## ACTIVITY
After reading each line of the entries, give the number of lines that contain "sans" and nothing else.

(Saved data entries)
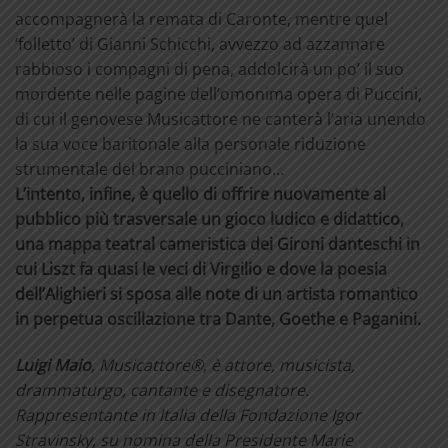
accompagnerà la remata di Caronte, mentre quel
‘folletto’ di Gianni Schicchi, avvezzo ad azzannare
rabbioso i compagni di pena, addolcirà un po’ il suo
mordente nelle pagine dell’omonima opera di Puccini,
di cui il genovese Musicattore ne canterà l’aria unendo
la sua voce baritonale alla personale riduzione
strumentale del brano pucciniano…
L’intento, infine, è quello di offrire nuovamente al
pubblico più trasversale un gioco ludico e didattico,
una mappa teatral cameristica dei Gironi danteschi in
cui Liszt fa quasi le veci di Virgilio e dove la poesia
dell’Alighieri si sposa alle note di un artista romantico
in perpetua oscillazione tra Dante, Goethe e Paganini.
Luigi Maio
, Musicattore®, è attore, musicista,
drammaturgo, cantante e disegnatore.
Rappresentante in Italia della Fondazione Igor
Stravinsky, su nomina della Presidente Marie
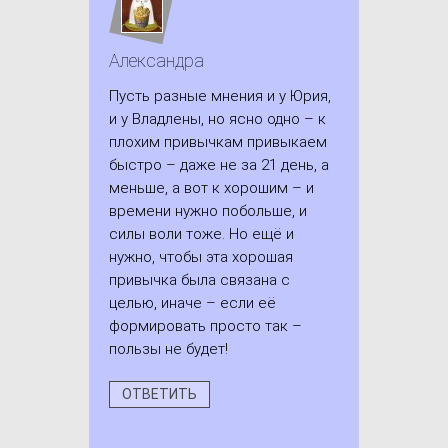
Александра
Пусть разные мнения и у Юрия,
и у Владлены, но ясно одно – к
плохим привычкам привыкаем
быстро – даже не за 21 день, а
меньше, а вот к хорошим – и
времени нужно побольше, и
силы воли тоже. Но ещё и
нужно, чтобы эта хорошая
привычка была связана с
целью, иначе – если её
формировать просто так –
пользы не будет!
ОТВЕТИТЬ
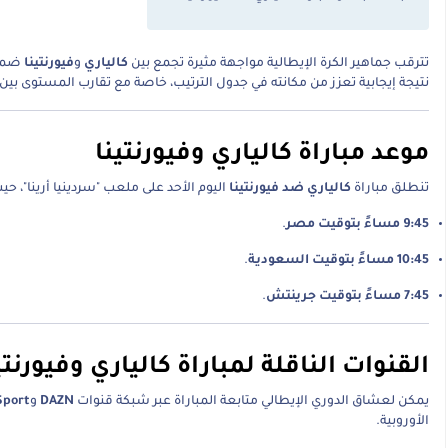
تترقب جماهير الكرة الإيطالية مواجهة مثيرة تجمع بين
كالياري
و
فيورنتينا
نتيجة إيجابية تعزز من مكانته في جدول الترتيب، خاصة مع تقارب المستوى بين
موعد مباراة كالياري وفيورنتينا
تنطلق مباراة
كالياري ضد فيورنتينا
اليوم الأحد على ملعب "سردينيا أرينا"، حيث
9:45 مساءً بتوقيت مصر
.
10:45 مساءً بتوقيت السعودية
.
7:45 مساءً بتوقيت جرينتش
.
القنوات الناقلة لمباراة كالياري وفيورنتي
يمكن لعشاق الدوري الإيطالي متابعة المباراة عبر شبكة قنوات
DAZN
و
Sport
الأوروبية.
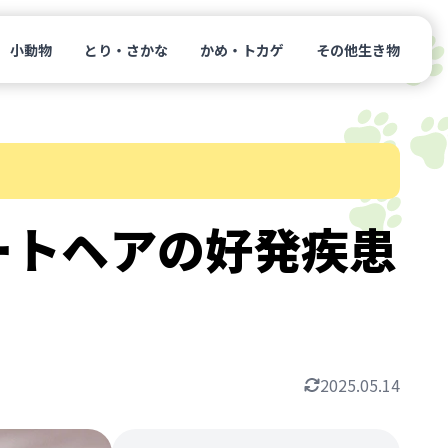
小動物
とり・さかな
かめ・トカゲ
その他生き物
ートヘアの好発疾患
2025.05.14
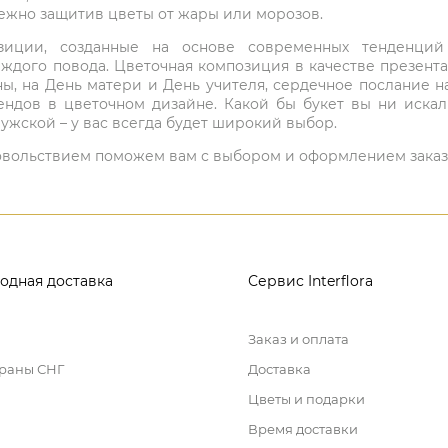
режно защитив цветы от жары или морозов.
мпозиции, созданные на основе современных тенденц
ждого повода. Цветочная композиция в качестве презен
ны, на День матери и День учителя, сердечное послание н
ндов в цветочном дизайне. Какой бы букет вы ни иска
ужской – у вас всегда будет широкий выбор.
 удовольствием поможем вам с выбором и оформлением заказ
одная доставка
Сервис Interflora
Заказ и оплата
траны СНГ
Доставка
Цветы и подарки
Время доставки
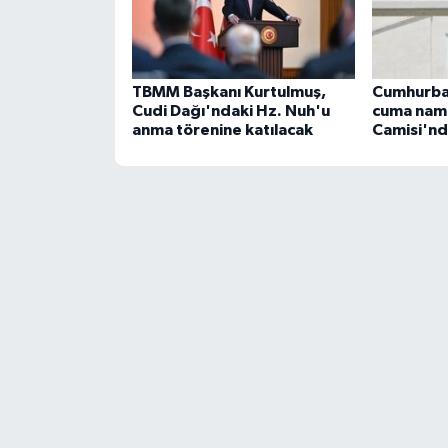
TBMM Başkanı Kurtulmuş,
Cumhurba
Cudi Dağı'ndaki Hz. Nuh'u
cuma nama
anma törenine katılacak
Camisi'nde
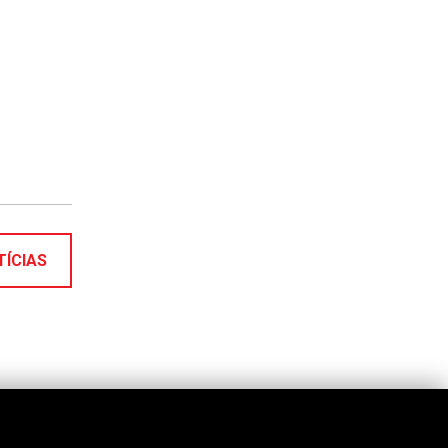
TÍCIAS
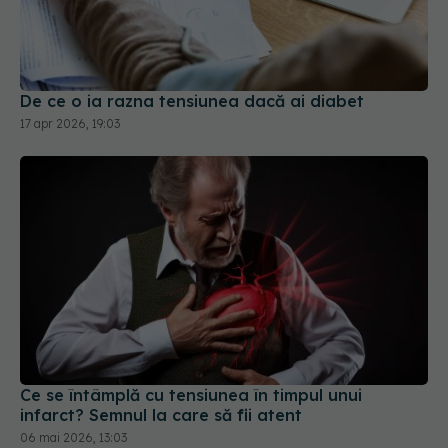
De ce o ia razna tensiunea dacă ai diabet
17 apr 2026, 19:03
Ce se întâmplă cu tensiunea în timpul unui
infarct? Semnul la care să fii atent
06 mai 2026, 13:03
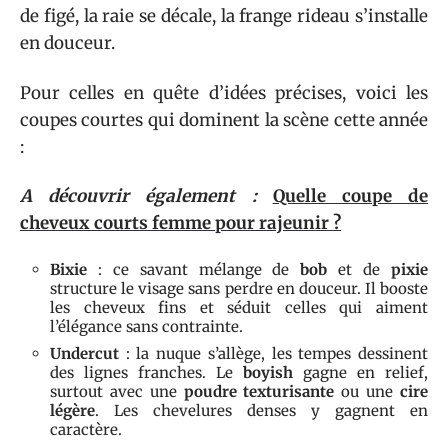
de figé, la raie se décale, la frange rideau s’installe
en douceur.
Pour celles en quête d’idées précises, voici les
coupes courtes qui dominent la scène cette année
:
A découvrir également :
Quelle coupe de
cheveux courts femme pour rajeunir ?
Bixie
: ce savant mélange de
bob
et de
pixie
structure le visage sans perdre en douceur. Il booste
les cheveux fins et séduit celles qui aiment
l’élégance sans contrainte.
Undercut
: la nuque s’allège, les tempes dessinent
des lignes franches. Le
boyish
gagne en relief,
surtout avec une
poudre texturisante
ou une
cire
légère
. Les chevelures denses y gagnent en
caractère.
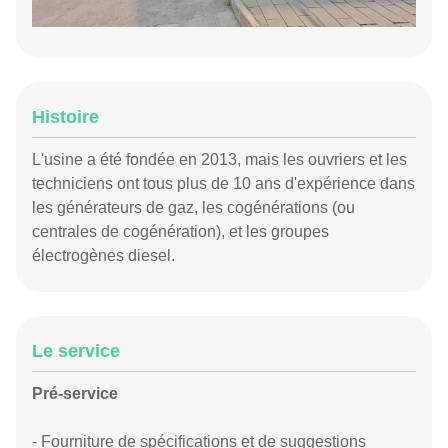
Histoire
L'usine a été fondée en 2013, mais les ouvriers et les
techniciens ont tous plus de 10 ans d'expérience dans
les générateurs de gaz, les cogénérations (ou
centrales de cogénération), et les groupes
électrogènes diesel.
Le service
Pré-service
- Fourniture de spécifications et de suggestions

## EXERCISE RESULT
2